- Recently, I said "we'll be fighting in the
streets for food long before we're buried in ice."
- I say the same thing in my book Not by Fire but
by Ice.
-
- I just received an email from a reader that sums it up
better than I did...
-
-
- "I spent about thirty years working in commercial
agribusiness. My main job was to purchase ingredients, mainly grain, for
flour mills and animal feed mills. As a part of my job, I was forced to
understand the US food supply system, its strengths and weaknesses. Over
the years, I became aware of some things that nearly all Americans are
completely unaware of. I am going to make a list of statements and then
you will see where I'm going.
-
- -- 1% of the US population grows all of the
food for all Americans.
-
- -- Nearly all Americans know essentially
nothing about where the food they eat every day comes from. How it
gets from the ground to them. And they don't want to know about it.
It's cheap, as close as their local store, and of high quality. So no
worries.
-
- -- The bulk of the food we eat comes from
grain. Although they raise a lot of fruits and vegetables in California,
Arizona, Florida, Oregon and Washington, those things don't compose the
main part of the average diet. Half of what a meat animal is raised
on is grain so when you eat meat you are really eating grain. And,
of course, we eat grain directly as bread, bagels, doughnuts, pasta,
etc. Milk (and milk products like cheese) comes from cows that eat
grain. A lot of grain. And the grain they eat is not produced where
the cows are located.
-
- -- The lion's share of grain produced in
the US is done in a concentrated part of the US Midwest (Illinois,
Iowa, Kansas, Missouri is the center of this area). The grain is moved
to the coasts (where 70% of the population live) by only TWO (2) railroads.
-
- -- Nothing is stored for very long in a supermarket.

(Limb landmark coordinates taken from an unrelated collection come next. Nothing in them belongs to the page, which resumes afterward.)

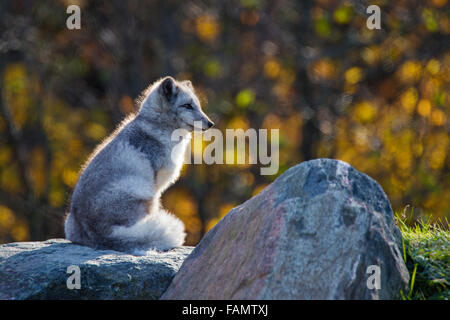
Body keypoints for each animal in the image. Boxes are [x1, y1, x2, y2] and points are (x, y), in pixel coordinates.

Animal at [64, 76, 215, 254]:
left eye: (198, 106)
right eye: (187, 106)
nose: (211, 123)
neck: (159, 127)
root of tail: (98, 234)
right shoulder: (156, 186)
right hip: (142, 191)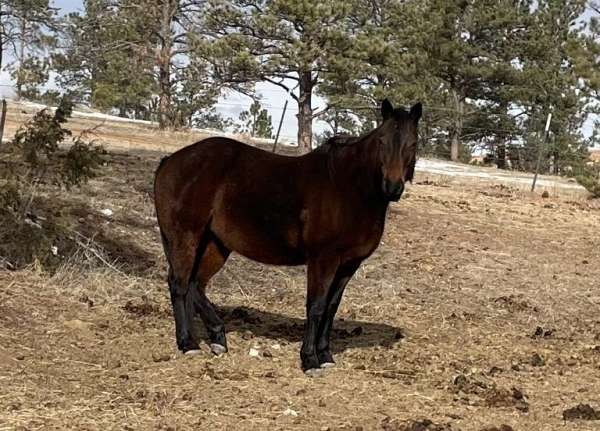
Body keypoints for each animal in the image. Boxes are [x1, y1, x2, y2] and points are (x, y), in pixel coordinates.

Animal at [154, 98, 422, 374]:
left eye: (413, 143)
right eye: (382, 141)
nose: (393, 187)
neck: (350, 189)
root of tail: (171, 160)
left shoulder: (349, 264)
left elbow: (331, 307)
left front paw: (325, 355)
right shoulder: (323, 259)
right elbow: (316, 306)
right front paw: (310, 359)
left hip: (214, 244)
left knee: (194, 284)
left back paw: (216, 337)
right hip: (186, 236)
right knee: (179, 284)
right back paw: (188, 343)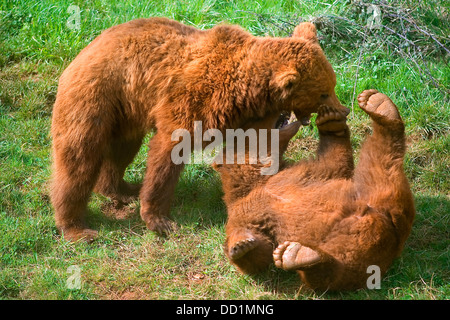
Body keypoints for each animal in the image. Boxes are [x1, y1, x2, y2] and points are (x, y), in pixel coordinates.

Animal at [52, 17, 348, 241]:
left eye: (332, 84)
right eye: (324, 92)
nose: (343, 109)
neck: (248, 92)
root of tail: (84, 50)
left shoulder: (249, 115)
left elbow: (252, 148)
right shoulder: (196, 99)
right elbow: (168, 151)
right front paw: (160, 220)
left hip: (125, 112)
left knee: (121, 150)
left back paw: (122, 189)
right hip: (97, 95)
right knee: (79, 159)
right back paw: (77, 228)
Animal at [216, 89, 416, 290]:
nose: (277, 108)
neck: (259, 179)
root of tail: (395, 239)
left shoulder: (304, 174)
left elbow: (335, 163)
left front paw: (330, 120)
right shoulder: (244, 212)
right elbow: (259, 251)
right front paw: (240, 246)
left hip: (373, 192)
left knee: (383, 158)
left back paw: (378, 105)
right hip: (350, 242)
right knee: (338, 271)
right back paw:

One day grain travels (by rail) from Kansas to Seattle to a flour
mill. The next day the flour mill makes the flour and sends it to
a bakery. The next day the bakery makes it into bread (and other
baked things) and the next day it is at the store where it is purchased
that day. Nobody stores anything. The grain is produced and stored
in the Midwest and shipped daily in a single railroad pipeline to
the rest of America where the people live.
-
- -- Up until the 1980s there was a system
that stored a lot of grain in elevators around the country. At one
time, a whole year's harvest of grain was stored that way. But since
taxpayers were paying to store it, certain urban politicians engineered
the movement of that money from providing a safety net or backup for
their own food supply in order to give the money to various other
social welfare things. So now, nothing is stored. We produce what
we consume each year and store practically none of it. There is no
contingency plan.
-
- Now for my take on what this means for us and what it
has to do with the topic you are publicizing.
-
- -- If a drought such as has lingered over
other parts of the US where little grain is grown were to move over
the grain-producing states in the Midwest where few people live, it
- would seriously damage the food supply of the country
and the apples of Washington, the lettuce of California, the grapefruit
of Florida and the peanuts of Georgia won't make up the difference
because grain is the staff of life and most of it is grown in the
Midwest.
-
- -- Americans are armed to the teeth. In LA
people burned down their own neighborhoods to protest a court case.
-
- -- In order for riots to break out the whole
food supply doesn't have to be wiped out. It just has to be threatened
sufficiently. When people realize their vulnerability and the fact
that there is no short term solution to a severe enough drought in
the Midwest they will have no clue as to what they should do. Other
nations can't make up the difference because no other nation has a
surplus of grain in good times let alone in times when they are having
droughts and floods also. It takes two or three months to raise grain,
yet people have to eat usually at least once a day, usually more than
that.
-
- --So, basically, we have in place a recipe
for a disaster that will dwarf any other localized disasters imaginable.
The important thing to note is that there is no solution for this
event. There is no contingency plan for this. People living in certain
parts of the US will fare better than others (which is another story) but
those who live in big cities, where most of the US population live,
are done for.
-
- Anyway, I have no agenda of my own concerning this. I
just thought I'd share it with someone who appears to have an idea of what
might likely cause this scenario to occur. The only people who know about
this are those who are involved in the production and distribution of the
food supply and there are very, very few of them number-wise. And most
of them haven't put two and two together yet, either.
-
-
-
-
* * *
-
- When I asked the reader for permission to
publish this,
- I received this reply:
-
- I'm not interested in notoriety about this. It's just
something I know about.
-
- It's likely too late for the government to do anything
to prepare for such an event, so it probably won't do any good to try to
lobby them for a solution. I guess if they hopped right on it they could
store up enough grain to be ready but they won't. They're more concerned
with urban political issues and helping (or invading -ed) other countries
than they are about preserving the security of their own food supply. I
guess the people who could make it happen have bunkers or something they
can hide in when the 's' hits the fan.